*About this exercise*: Run through the records and show each line that includes the string "omsætningen".

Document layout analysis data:
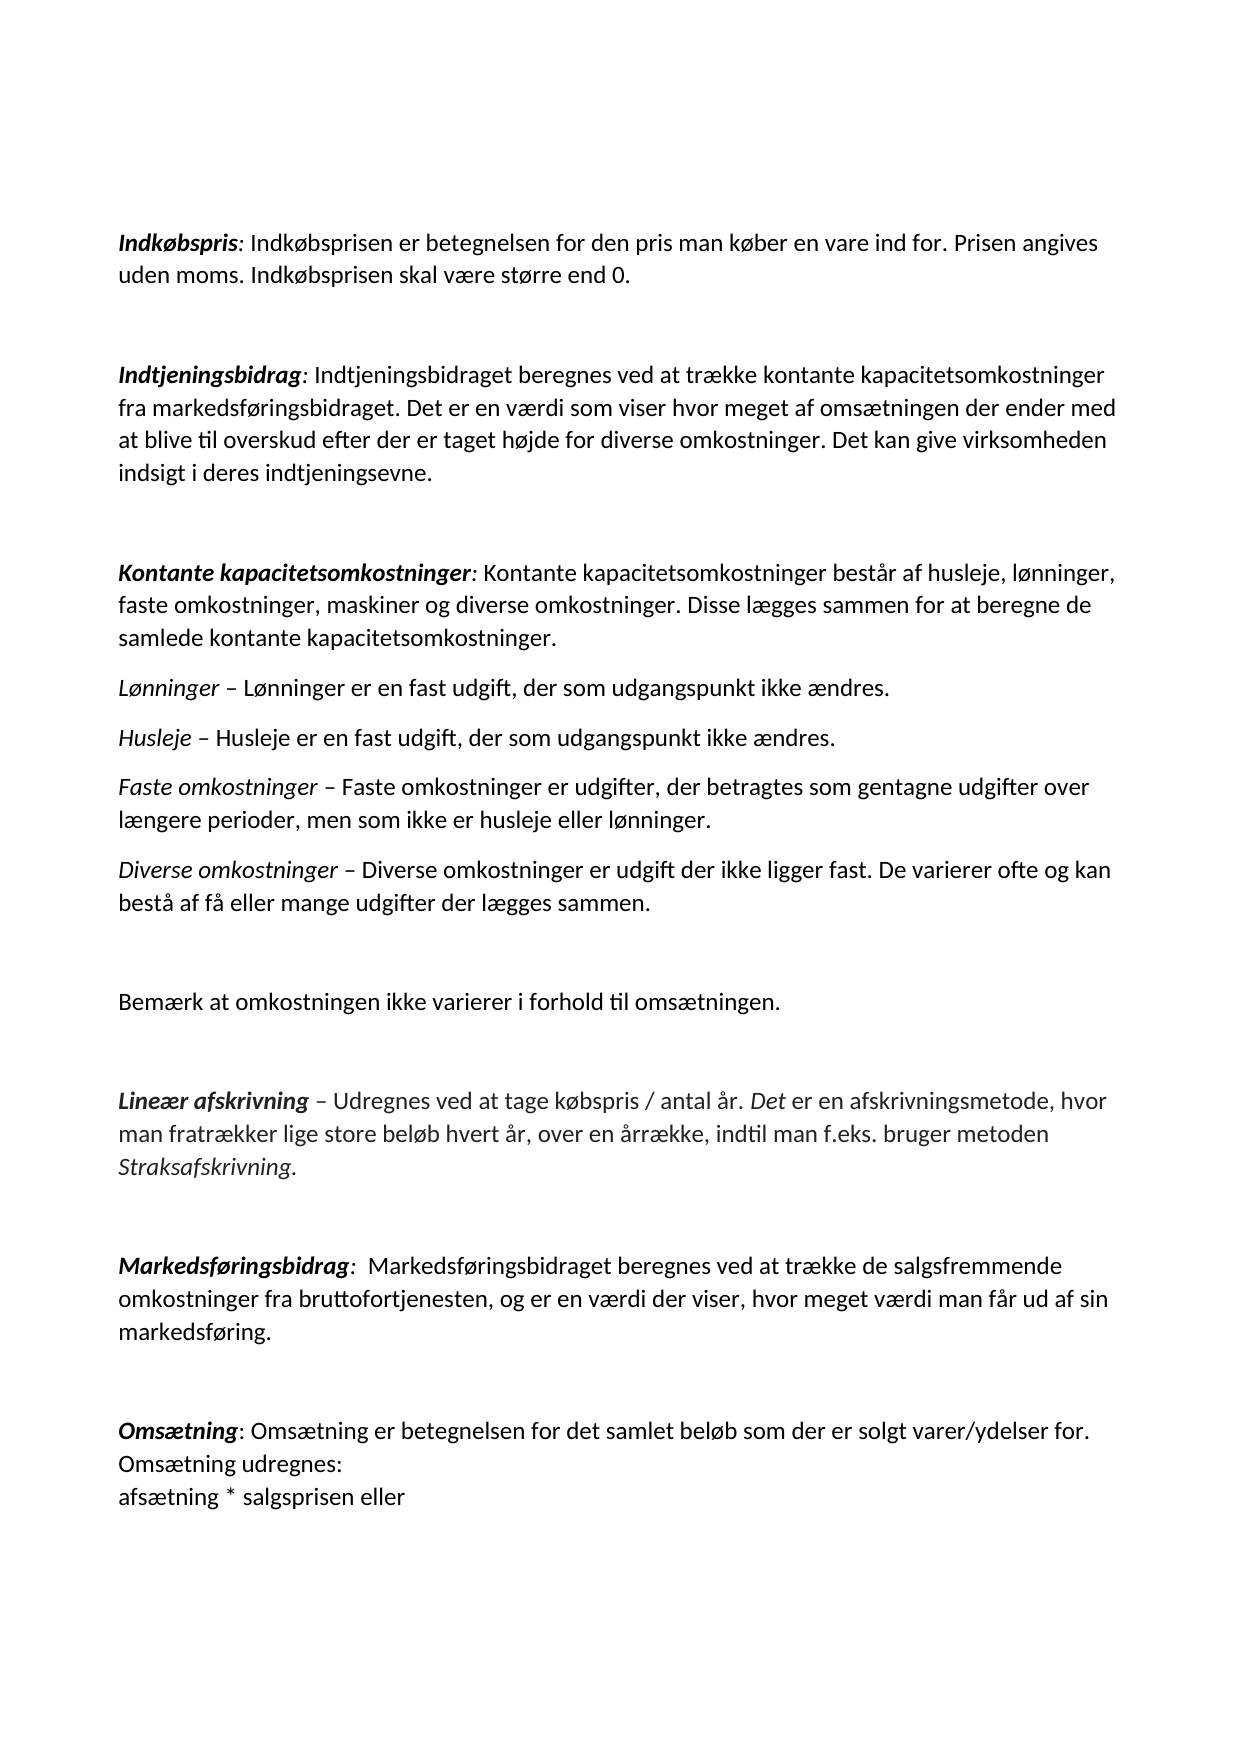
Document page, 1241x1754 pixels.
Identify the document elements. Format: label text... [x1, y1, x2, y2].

text Lineær afskrivning – Udregnes ved at tage købspris / antal år. Det er en afskrivningsmetode, hvor man fratrækker lige store beløb hvert år, over en årrække, indtil man f.eks. bruger metoden Straksafskrivning. [118, 1085, 1122, 1181]
text Indkøbspris: Indkøbsprisen er betegnelsen for den pris man køber en vare ind for. Prisen angives uden moms. Indkøbsprisen skal være større end 0. [118, 227, 1122, 290]
text Kontante kapacitetsomkostninger: Kontante kapacitetsomkostninger består af husleje, lønninger, faste omkostninger, maskiner og diverse omkostninger. Disse lægges sammen for at beregne de samlede kontante kapacitetsomkostninger. [118, 557, 1122, 653]
text Lønninger – Lønninger er en fast udgift, der som udgangspunkt ikke ændres. [118, 672, 1122, 703]
text Indtjeningsbidrag: Indtjeningsbidraget beregnes ved at trække kontante kapacitetsomkostninger fra markedsføringsbidraget. Det er en værdi som viser hvor meget af omsætningen der ender med at blive til overskud efter der er taget højde for diverse omkostninger. Det kan give virksomheden indsigt i deres indtjeningsevne. [118, 359, 1122, 488]
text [118, 1415, 1122, 1511]
text Diverse omkostninger – Diverse omkostninger er udgift der ikke ligger fast. De varierer ofte og kan bestå af få eller mange udgifter der lægges sammen. [118, 854, 1122, 917]
text Markedsføringsbidrag: Markedsføringsbidraget beregnes ved at trække de salgsfremmende omkostninger fra bruttofortjenesten, og er en værdi der viser, hvor meget værdi man får ud af sin markedsføring. [118, 1250, 1122, 1346]
text Bemærk at omkostningen ikke varierer i forhold til omsætningen. [118, 986, 1122, 1016]
text Husleje – Husleje er en fast udgift, der som udgangspunkt ikke ændres. [118, 722, 1122, 752]
text Faste omkostninger – Faste omkostninger er udgifter, der betragtes som gentagne udgifter over længere perioder, men som ikke er husleje eller lønninger. [118, 771, 1122, 835]
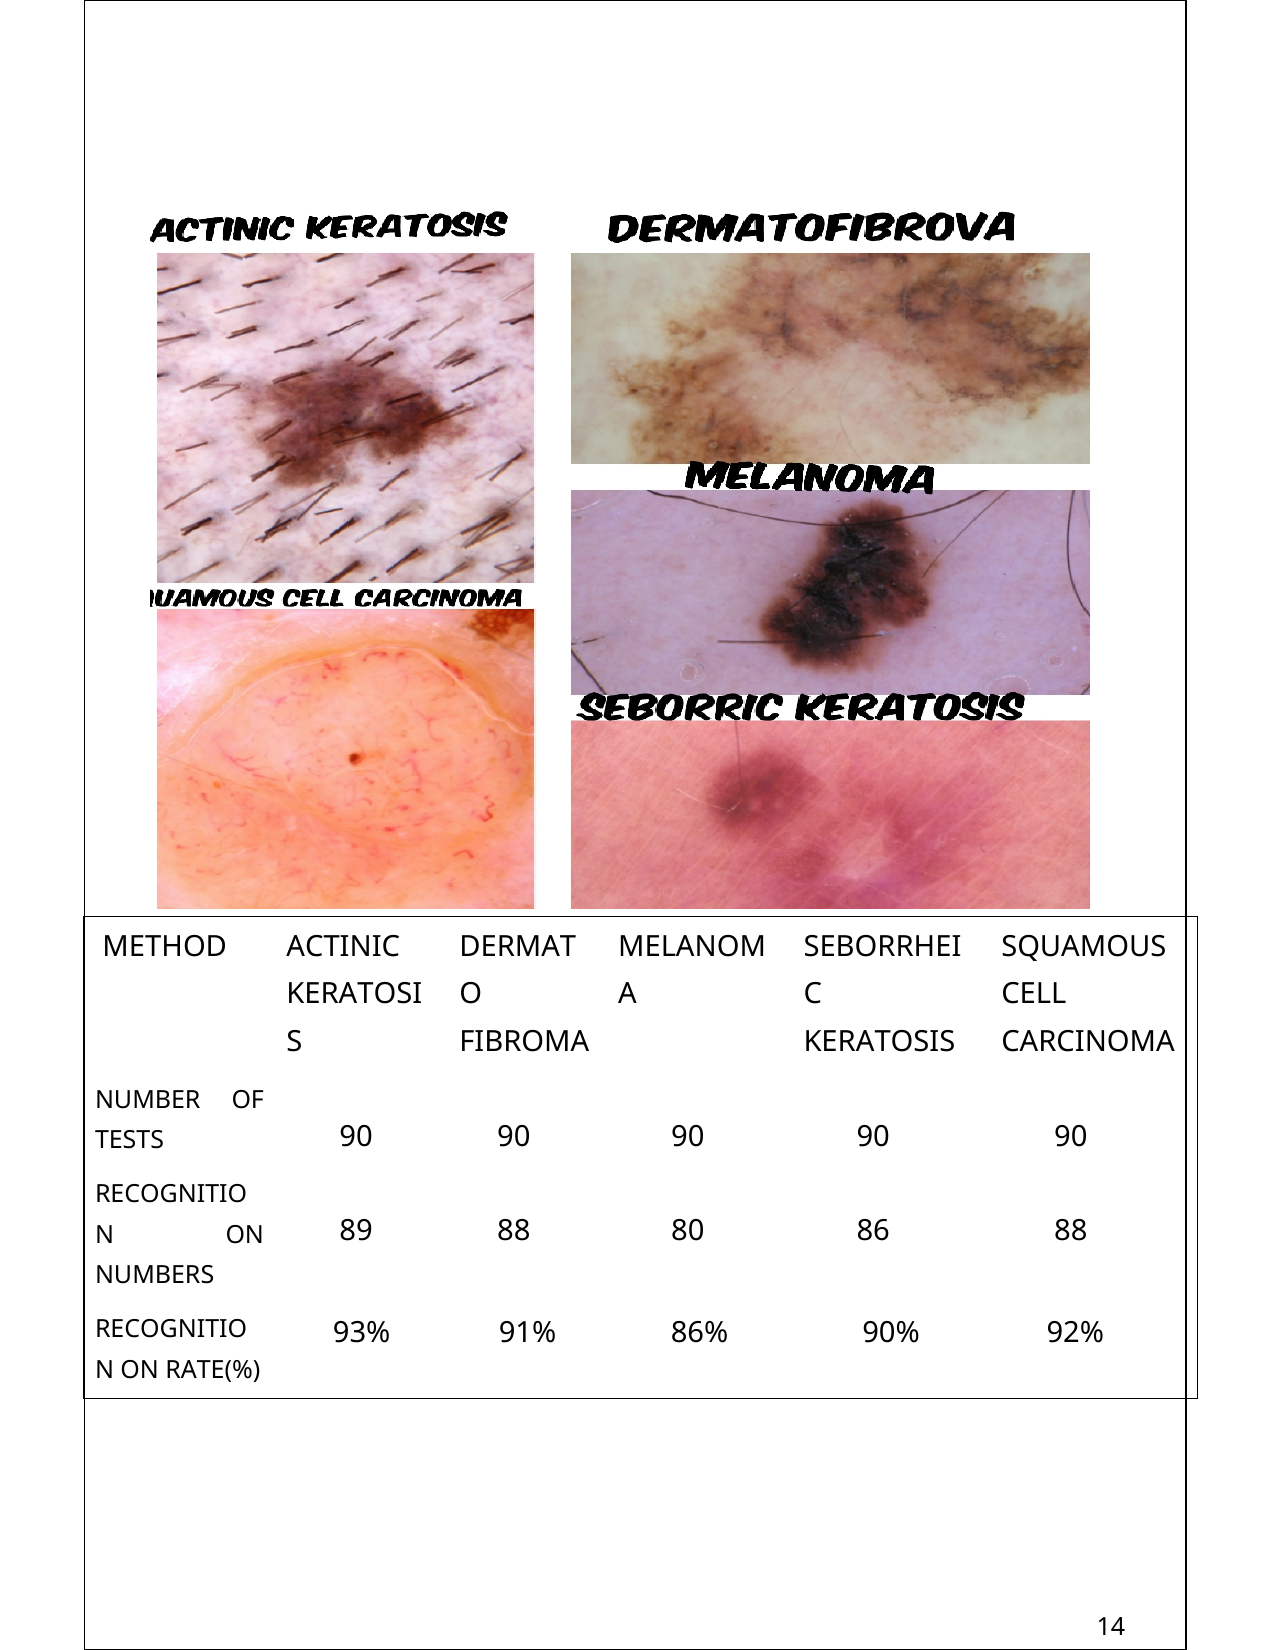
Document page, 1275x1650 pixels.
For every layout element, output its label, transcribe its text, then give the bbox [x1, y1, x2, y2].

table_cell 92% [1187, 1304, 1197, 1398]
table_header SEBORRHEIC KERATOSIS [792, 917, 990, 1074]
table_header MELANOMA [607, 917, 792, 1074]
table_header SQUAMOUS CELL CARCINOMA [990, 917, 1185, 1074]
table_cell 90 [1187, 1075, 1197, 1169]
table_cell 92% [990, 1304, 1185, 1398]
table_cell 88 [990, 1169, 1185, 1304]
table_cell RECOGNITION ON RATE(%) [85, 1304, 275, 1398]
table_cell 90 [607, 1075, 792, 1169]
table_cell 88 [1187, 1169, 1197, 1304]
table_cell NUMBER OF TESTS [85, 1075, 275, 1169]
table_cell RECOGNITION ON NUMBERS [85, 1169, 275, 1304]
table_cell 90 [448, 1075, 607, 1169]
table_cell 86% [607, 1304, 792, 1398]
table_cell 90 [275, 1075, 448, 1169]
table_cell 80 [607, 1169, 792, 1304]
table_header METHOD [85, 917, 275, 1074]
table_cell 86 [792, 1169, 990, 1304]
table_header SQUAMOUS CELL CARCINOMA [1187, 917, 1197, 1074]
table_cell 90% [792, 1304, 990, 1398]
table_cell 91% [448, 1304, 607, 1398]
table_cell 89 [275, 1169, 448, 1304]
picture [150, 207, 1152, 909]
table_cell 93% [275, 1304, 448, 1398]
table_cell 90 [990, 1075, 1185, 1169]
table_cell 88 [448, 1169, 607, 1304]
table_header DERMATO FIBROMA [448, 917, 607, 1074]
table_header ACTINIC KERATOSIS [275, 917, 448, 1074]
table_cell 90 [792, 1075, 990, 1169]
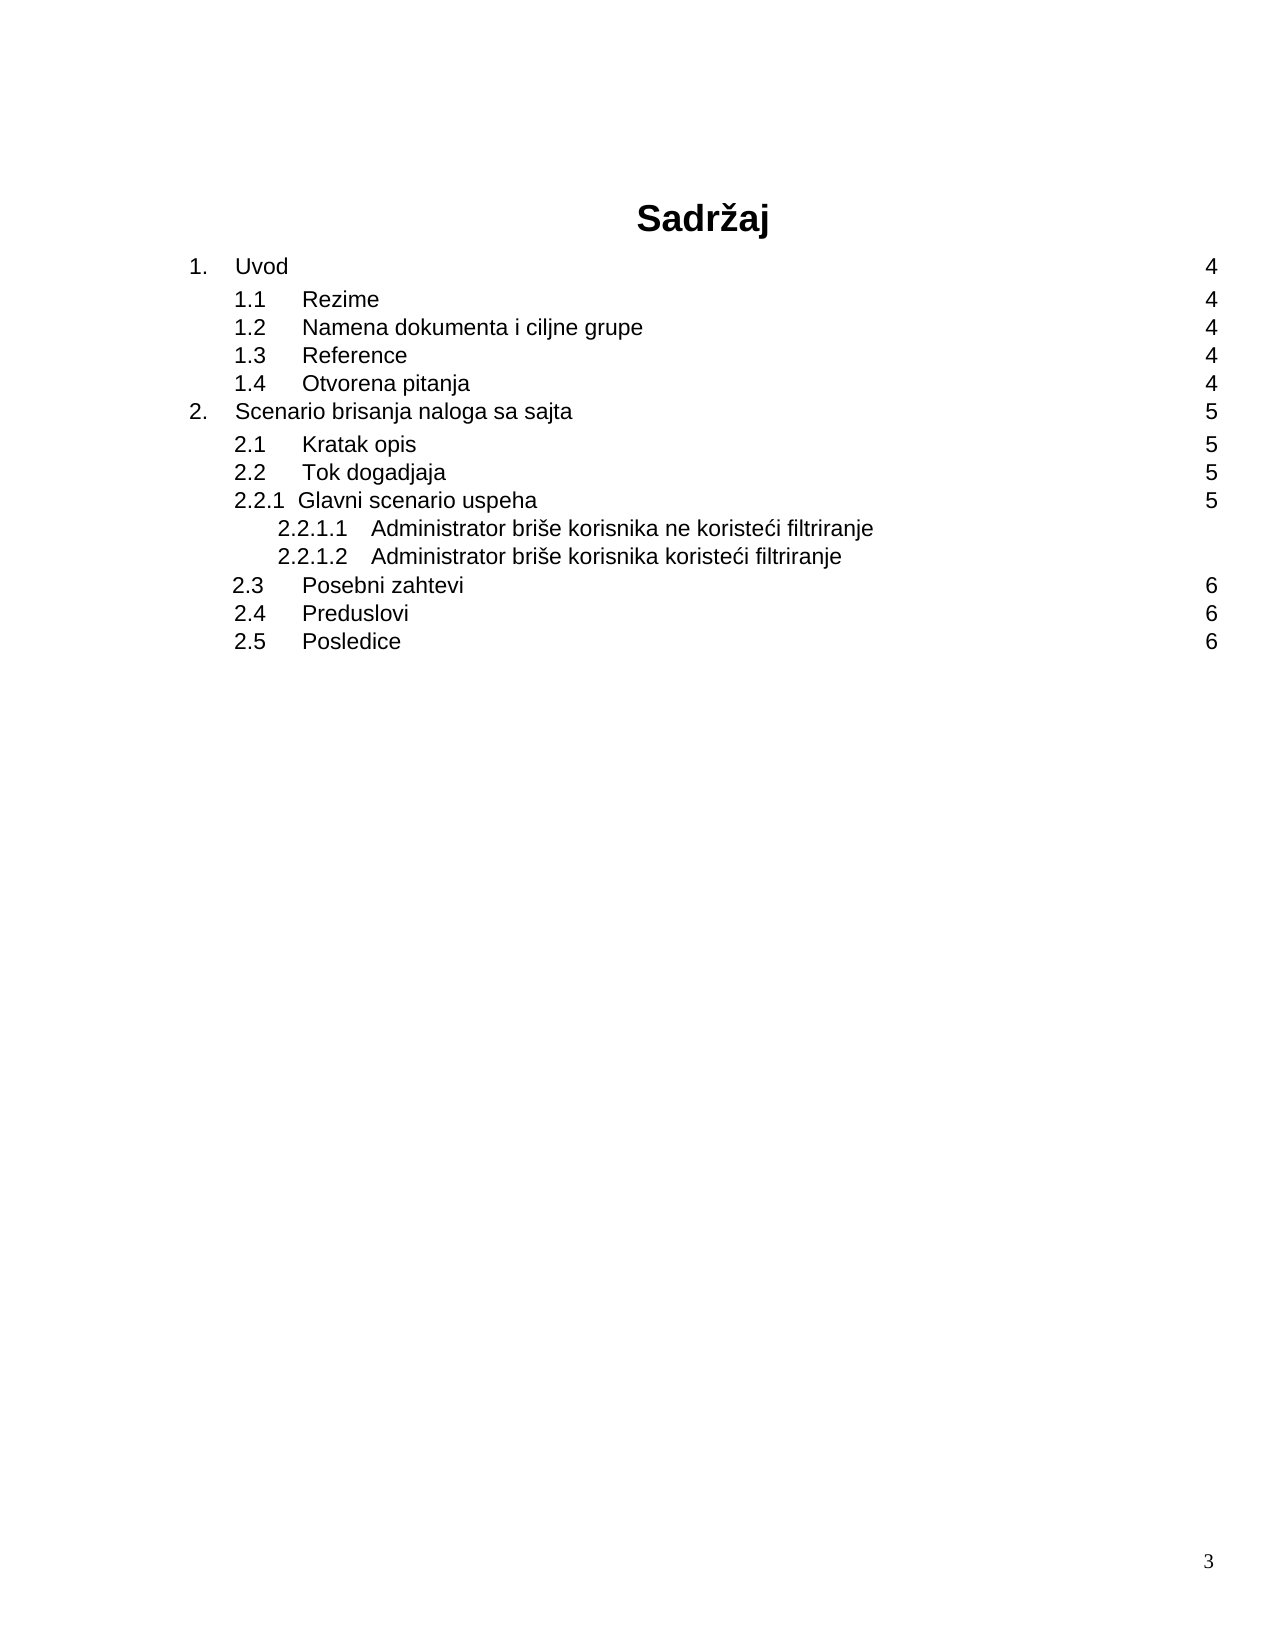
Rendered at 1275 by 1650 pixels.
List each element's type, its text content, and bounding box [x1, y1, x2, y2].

text Sadržaj [187, 196, 1219, 239]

*Exercise result*:
text Indtjeningsbidrag: Indtjeningsbidraget beregnes ved at trække kontante kapacitetsomkostninger fra markedsføringsbidraget. Det er en værdi som viser hvor meget af omsætningen der ender med at blive til overskud efter der er taget højde for diverse omkostninger. Det kan give virksomheden indsigt i deres indtjeningsevne. [118, 359, 1122, 488]
text Bemærk at omkostningen ikke varierer i forhold til omsætningen. [118, 986, 1122, 1016]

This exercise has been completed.